___ RECORDS FOR THIS TASK ___
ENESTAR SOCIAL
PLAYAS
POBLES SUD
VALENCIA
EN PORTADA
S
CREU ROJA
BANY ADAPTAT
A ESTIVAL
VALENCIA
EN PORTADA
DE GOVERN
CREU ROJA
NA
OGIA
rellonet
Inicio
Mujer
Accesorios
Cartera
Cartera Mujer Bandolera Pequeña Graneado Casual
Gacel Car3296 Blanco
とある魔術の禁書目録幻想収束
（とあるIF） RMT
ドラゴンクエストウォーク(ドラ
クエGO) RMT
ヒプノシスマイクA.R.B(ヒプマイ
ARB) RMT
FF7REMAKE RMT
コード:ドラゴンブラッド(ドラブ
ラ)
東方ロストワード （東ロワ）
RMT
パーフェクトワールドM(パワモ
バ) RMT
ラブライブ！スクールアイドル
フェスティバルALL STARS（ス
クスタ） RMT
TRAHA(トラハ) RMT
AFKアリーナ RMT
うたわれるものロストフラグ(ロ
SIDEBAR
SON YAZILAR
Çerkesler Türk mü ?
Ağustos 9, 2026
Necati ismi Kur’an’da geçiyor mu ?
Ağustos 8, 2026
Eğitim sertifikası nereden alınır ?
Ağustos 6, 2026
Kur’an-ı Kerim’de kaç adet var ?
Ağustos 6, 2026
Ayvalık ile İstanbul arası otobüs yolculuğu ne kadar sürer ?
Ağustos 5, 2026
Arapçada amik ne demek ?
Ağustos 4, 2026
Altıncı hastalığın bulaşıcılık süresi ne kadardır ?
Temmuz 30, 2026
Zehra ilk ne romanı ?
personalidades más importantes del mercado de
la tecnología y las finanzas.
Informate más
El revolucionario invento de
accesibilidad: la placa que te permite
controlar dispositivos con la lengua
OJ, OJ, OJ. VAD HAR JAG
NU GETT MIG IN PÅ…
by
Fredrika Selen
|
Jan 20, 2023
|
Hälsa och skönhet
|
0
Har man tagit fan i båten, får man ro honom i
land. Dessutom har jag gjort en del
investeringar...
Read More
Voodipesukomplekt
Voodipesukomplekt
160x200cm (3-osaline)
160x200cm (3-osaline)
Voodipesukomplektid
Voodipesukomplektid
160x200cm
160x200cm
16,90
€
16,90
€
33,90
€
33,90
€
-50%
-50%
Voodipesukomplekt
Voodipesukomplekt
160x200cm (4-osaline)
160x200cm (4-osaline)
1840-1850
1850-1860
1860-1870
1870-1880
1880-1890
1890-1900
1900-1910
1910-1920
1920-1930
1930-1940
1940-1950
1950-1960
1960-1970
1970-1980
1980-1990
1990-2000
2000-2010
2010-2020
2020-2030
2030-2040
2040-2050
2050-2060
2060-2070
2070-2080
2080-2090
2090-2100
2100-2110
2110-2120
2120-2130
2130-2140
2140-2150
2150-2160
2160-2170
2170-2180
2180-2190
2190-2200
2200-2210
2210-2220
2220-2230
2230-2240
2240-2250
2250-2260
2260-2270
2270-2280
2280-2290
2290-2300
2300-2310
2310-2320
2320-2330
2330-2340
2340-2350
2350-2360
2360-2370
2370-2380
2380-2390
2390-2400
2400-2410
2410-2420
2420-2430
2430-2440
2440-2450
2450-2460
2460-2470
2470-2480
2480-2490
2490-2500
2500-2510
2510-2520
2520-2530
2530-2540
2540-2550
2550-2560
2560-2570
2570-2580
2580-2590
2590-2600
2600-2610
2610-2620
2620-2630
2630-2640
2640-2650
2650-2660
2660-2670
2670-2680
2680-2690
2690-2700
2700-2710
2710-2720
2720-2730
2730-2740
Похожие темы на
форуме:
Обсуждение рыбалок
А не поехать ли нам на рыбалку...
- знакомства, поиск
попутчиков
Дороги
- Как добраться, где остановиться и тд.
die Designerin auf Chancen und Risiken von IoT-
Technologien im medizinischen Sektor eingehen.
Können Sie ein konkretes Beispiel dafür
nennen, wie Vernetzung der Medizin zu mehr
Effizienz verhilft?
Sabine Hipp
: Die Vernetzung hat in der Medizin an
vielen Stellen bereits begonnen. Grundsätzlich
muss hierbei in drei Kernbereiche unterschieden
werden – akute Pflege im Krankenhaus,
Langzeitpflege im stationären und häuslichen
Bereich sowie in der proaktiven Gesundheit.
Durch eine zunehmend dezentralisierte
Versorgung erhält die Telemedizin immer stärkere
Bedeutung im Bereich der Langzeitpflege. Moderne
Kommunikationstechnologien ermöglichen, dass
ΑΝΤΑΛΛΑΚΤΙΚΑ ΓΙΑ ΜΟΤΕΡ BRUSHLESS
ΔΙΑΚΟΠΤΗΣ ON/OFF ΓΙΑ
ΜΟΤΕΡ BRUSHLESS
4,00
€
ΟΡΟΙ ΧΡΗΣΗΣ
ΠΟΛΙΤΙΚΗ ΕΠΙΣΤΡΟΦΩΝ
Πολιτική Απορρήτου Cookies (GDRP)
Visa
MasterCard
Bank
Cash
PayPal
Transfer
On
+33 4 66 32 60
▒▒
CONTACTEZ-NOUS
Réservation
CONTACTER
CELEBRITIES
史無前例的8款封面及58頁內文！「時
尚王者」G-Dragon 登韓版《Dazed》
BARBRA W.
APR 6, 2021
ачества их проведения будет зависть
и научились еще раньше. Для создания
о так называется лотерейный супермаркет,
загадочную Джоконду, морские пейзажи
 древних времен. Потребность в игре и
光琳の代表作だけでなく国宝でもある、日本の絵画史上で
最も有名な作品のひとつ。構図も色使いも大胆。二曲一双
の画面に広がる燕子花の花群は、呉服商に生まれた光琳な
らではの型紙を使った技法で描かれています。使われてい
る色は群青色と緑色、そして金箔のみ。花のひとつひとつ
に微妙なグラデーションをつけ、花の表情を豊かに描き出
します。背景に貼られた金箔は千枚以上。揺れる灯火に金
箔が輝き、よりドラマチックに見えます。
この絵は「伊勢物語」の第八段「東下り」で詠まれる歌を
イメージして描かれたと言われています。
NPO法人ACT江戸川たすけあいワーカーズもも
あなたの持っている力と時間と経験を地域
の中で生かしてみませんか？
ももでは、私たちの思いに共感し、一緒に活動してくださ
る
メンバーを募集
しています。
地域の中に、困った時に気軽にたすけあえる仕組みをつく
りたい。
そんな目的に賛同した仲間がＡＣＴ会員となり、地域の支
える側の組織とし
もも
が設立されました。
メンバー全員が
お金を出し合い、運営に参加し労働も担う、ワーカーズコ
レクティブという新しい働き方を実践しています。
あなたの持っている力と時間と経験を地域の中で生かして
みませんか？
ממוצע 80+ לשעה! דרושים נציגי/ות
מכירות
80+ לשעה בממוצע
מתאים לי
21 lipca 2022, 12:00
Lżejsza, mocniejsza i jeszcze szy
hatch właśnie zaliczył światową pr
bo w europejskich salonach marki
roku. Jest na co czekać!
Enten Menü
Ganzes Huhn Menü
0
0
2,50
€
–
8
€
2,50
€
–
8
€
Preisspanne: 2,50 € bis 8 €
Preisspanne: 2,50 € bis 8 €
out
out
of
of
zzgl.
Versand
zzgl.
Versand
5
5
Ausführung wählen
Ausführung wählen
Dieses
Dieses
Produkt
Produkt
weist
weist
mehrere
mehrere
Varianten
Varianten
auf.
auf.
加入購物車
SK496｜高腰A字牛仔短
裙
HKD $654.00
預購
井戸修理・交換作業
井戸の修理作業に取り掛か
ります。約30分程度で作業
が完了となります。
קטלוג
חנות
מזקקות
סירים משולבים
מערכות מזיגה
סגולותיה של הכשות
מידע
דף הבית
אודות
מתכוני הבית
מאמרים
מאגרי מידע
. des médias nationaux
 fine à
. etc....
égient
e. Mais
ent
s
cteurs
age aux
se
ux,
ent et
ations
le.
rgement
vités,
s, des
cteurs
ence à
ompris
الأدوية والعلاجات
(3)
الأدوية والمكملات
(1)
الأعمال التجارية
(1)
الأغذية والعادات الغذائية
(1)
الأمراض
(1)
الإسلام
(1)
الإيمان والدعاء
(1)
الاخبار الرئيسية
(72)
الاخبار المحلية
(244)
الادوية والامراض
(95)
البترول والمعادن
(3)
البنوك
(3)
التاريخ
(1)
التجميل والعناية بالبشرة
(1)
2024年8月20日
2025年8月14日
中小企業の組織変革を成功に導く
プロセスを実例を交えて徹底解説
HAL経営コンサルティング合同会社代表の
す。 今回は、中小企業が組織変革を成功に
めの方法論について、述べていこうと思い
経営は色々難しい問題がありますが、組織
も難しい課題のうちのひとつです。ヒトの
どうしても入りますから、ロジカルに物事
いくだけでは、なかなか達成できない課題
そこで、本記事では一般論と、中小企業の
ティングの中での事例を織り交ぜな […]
___
**TASK STATEMENT**
Retype only this portion of the data above: the line containing "Altıncı hastalığın bulaşıcılık", the line containing "accesibilidad: la placa que te permite", and all lines between them, exactly.

**TASK SOLUTION**
Altıncı hastalığın bulaşıcılık süresi ne kadardır ?
Temmuz 30, 2026
Zehra ilk ne romanı ?
personalidades más importantes del mercado de
la tecnología y las finanzas.
Informate más
El revolucionario invento de
accesibilidad: la placa que te permite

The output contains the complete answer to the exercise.